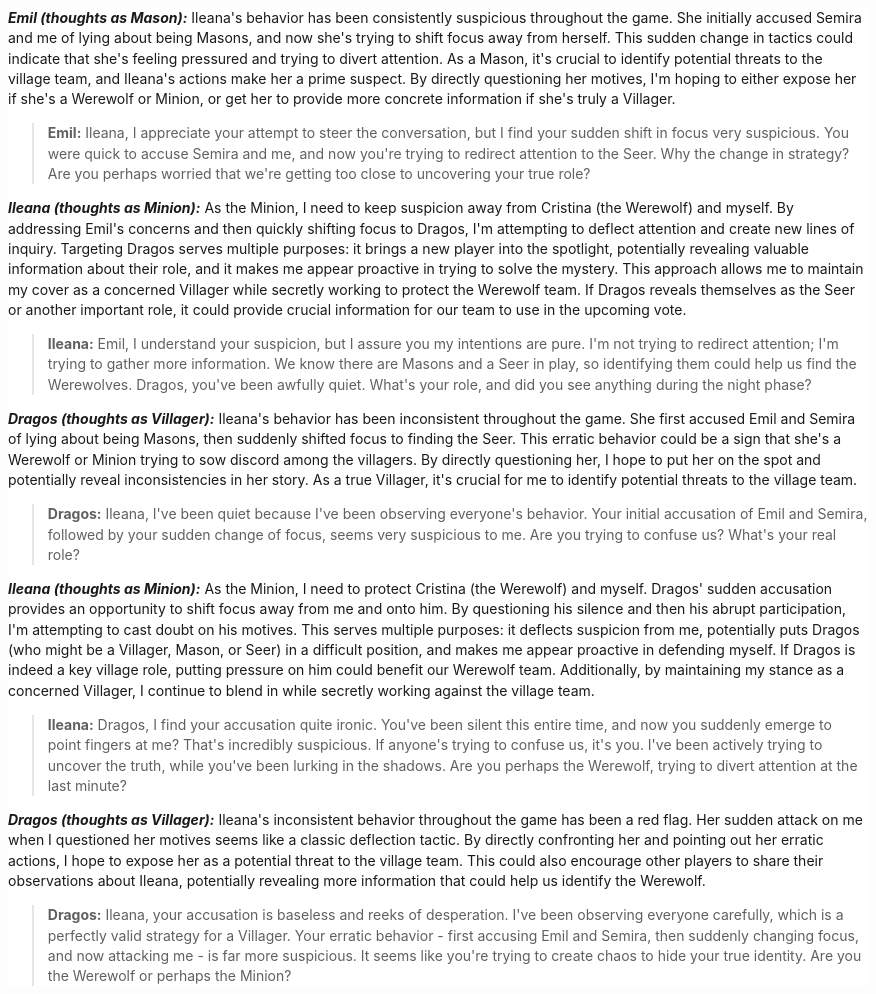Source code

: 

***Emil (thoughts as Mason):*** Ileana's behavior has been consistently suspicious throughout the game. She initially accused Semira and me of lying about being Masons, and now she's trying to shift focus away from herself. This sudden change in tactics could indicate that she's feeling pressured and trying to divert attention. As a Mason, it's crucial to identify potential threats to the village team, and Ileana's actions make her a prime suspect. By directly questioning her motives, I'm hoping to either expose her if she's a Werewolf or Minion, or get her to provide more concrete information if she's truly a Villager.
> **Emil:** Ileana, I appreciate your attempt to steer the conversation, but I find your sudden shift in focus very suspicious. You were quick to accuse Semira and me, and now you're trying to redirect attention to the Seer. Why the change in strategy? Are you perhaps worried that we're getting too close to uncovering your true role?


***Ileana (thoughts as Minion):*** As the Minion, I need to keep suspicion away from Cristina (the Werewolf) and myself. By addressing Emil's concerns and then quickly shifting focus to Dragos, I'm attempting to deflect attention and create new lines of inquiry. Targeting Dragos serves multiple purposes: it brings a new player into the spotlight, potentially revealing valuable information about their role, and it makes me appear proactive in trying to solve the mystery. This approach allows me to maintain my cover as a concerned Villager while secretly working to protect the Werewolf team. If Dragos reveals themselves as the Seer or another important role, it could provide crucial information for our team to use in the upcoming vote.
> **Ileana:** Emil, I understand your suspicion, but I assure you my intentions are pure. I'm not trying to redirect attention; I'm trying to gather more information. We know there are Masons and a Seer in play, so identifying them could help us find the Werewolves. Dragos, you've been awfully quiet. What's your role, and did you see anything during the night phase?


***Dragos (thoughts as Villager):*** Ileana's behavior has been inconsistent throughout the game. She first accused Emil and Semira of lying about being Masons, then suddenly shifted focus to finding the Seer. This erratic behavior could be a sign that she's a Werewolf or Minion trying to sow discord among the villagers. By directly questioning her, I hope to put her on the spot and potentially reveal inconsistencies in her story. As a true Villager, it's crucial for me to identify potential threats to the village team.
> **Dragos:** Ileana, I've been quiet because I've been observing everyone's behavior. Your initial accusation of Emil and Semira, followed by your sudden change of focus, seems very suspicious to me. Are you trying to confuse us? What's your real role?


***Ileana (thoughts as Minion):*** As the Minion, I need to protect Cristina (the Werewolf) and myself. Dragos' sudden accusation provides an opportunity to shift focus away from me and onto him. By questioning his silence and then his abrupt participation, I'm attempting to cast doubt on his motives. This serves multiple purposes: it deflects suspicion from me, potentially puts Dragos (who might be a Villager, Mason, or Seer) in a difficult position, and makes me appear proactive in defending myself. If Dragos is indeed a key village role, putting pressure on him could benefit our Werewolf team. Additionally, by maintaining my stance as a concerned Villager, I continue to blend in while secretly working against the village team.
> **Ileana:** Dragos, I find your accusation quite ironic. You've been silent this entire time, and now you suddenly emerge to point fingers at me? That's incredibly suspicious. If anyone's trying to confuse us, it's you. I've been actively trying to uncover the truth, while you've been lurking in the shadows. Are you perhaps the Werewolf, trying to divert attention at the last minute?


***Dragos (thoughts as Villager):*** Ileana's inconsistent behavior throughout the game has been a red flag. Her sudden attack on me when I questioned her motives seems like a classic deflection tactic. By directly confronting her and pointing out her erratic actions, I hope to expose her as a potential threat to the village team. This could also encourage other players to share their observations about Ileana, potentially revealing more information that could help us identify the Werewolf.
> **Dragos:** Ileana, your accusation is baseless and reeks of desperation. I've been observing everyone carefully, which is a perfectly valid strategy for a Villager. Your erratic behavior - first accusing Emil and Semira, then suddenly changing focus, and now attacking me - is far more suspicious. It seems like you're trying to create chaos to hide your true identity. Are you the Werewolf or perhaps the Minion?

TASK DETAILS: Copy the text of the records above word for word, leaving out the pictures.

TASK OUTPUT:
Source code

: 

***Emil (thoughts as Mason):*** Ileana's behavior has been consistently suspicious throughout the game. She initially accused Semira and me of lying about being Masons, and now she's trying to shift focus away from herself. This sudden change in tactics could indicate that she's feeling pressured and trying to divert attention. As a Mason, it's crucial to identify potential threats to the village team, and Ileana's actions make her a prime suspect. By directly questioning her motives, I'm hoping to either expose her if she's a Werewolf or Minion, or get her to provide more concrete information if she's truly a Villager.
> **Emil:** Ileana, I appreciate your attempt to steer the conversation, but I find your sudden shift in focus very suspicious. You were quick to accuse Semira and me, and now you're trying to redirect attention to the Seer. Why the change in strategy? Are you perhaps worried that we're getting too close to uncovering your true role?


***Ileana (thoughts as Minion):*** As the Minion, I need to keep suspicion away from Cristina (the Werewolf) and myself. By addressing Emil's concerns and then quickly shifting focus to Dragos, I'm attempting to deflect attention and create new lines of inquiry. Targeting Dragos serves multiple purposes: it brings a new player into the spotlight, potentially revealing valuable information about their role, and it makes me appear proactive in trying to solve the mystery. This approach allows me to maintain my cover as a concerned Villager while secretly working to protect the Werewolf team. If Dragos reveals themselves as the Seer or another important role, it could provide crucial information for our team to use in the upcoming vote.
> **Ileana:** Emil, I understand your suspicion, but I assure you my intentions are pure. I'm not trying to redirect attention; I'm trying to gather more information. We know there are Masons and a Seer in play, so identifying them could help us find the Werewolves. Dragos, you've been awfully quiet. What's your role, and did you see anything during the night phase?


***Dragos (thoughts as Villager):*** Ileana's behavior has been inconsistent throughout the game. She first accused Emil and Semira of lying about being Masons, then suddenly shifted focus to finding the Seer. This erratic behavior could be a sign that she's a Werewolf or Minion trying to sow discord among the villagers. By directly questioning her, I hope to put her on the spot and potentially reveal inconsistencies in her story. As a true Villager, it's crucial for me to identify potential threats to the village team.
> **Dragos:** Ileana, I've been quiet because I've been observing everyone's behavior. Your initial accusation of Emil and Semira, followed by your sudden change of focus, seems very suspicious to me. Are you trying to confuse us? What's your real role?


***Ileana (thoughts as Minion):*** As the Minion, I need to protect Cristina (the Werewolf) and myself. Dragos' sudden accusation provides an opportunity to shift focus away from me and onto him. By questioning his silence and then his abrupt participation, I'm attempting to cast doubt on his motives. This serves multiple purposes: it deflects suspicion from me, potentially puts Dragos (who might be a Villager, Mason, or Seer) in a difficult position, and makes me appear proactive in defending myself. If Dragos is indeed a key village role, putting pressure on him could benefit our Werewolf team. Additionally, by maintaining my stance as a concerned Villager, I continue to blend in while secretly working against the village team.
> **Ileana:** Dragos, I find your accusation quite ironic. You've been silent this entire time, and now you suddenly emerge to point fingers at me? That's incredibly suspicious. If anyone's trying to confuse us, it's you. I've been actively trying to uncover the truth, while you've been lurking in the shadows. Are you perhaps the Werewolf, trying to divert attention at the last minute?


***Dragos (thoughts as Villager):*** Ileana's inconsistent behavior throughout the game has been a red flag. Her sudden attack on me when I questioned her motives seems like a classic deflection tactic. By directly confronting her and pointing out her erratic actions, I hope to expose her as a potential threat to the village team. This could also encourage other players to share their observations about Ileana, potentially revealing more information that could help us identify the Werewolf.
> **Dragos:** Ileana, your accusation is baseless and reeks of desperation. I've been observing everyone carefully, which is a perfectly valid strategy for a Villager. Your erratic behavior - first accusing Emil and Semira, then suddenly changing focus, and now attacking me - is far more suspicious. It seems like you're trying to create chaos to hide your true identity. Are you the Werewolf or perhaps the Minion?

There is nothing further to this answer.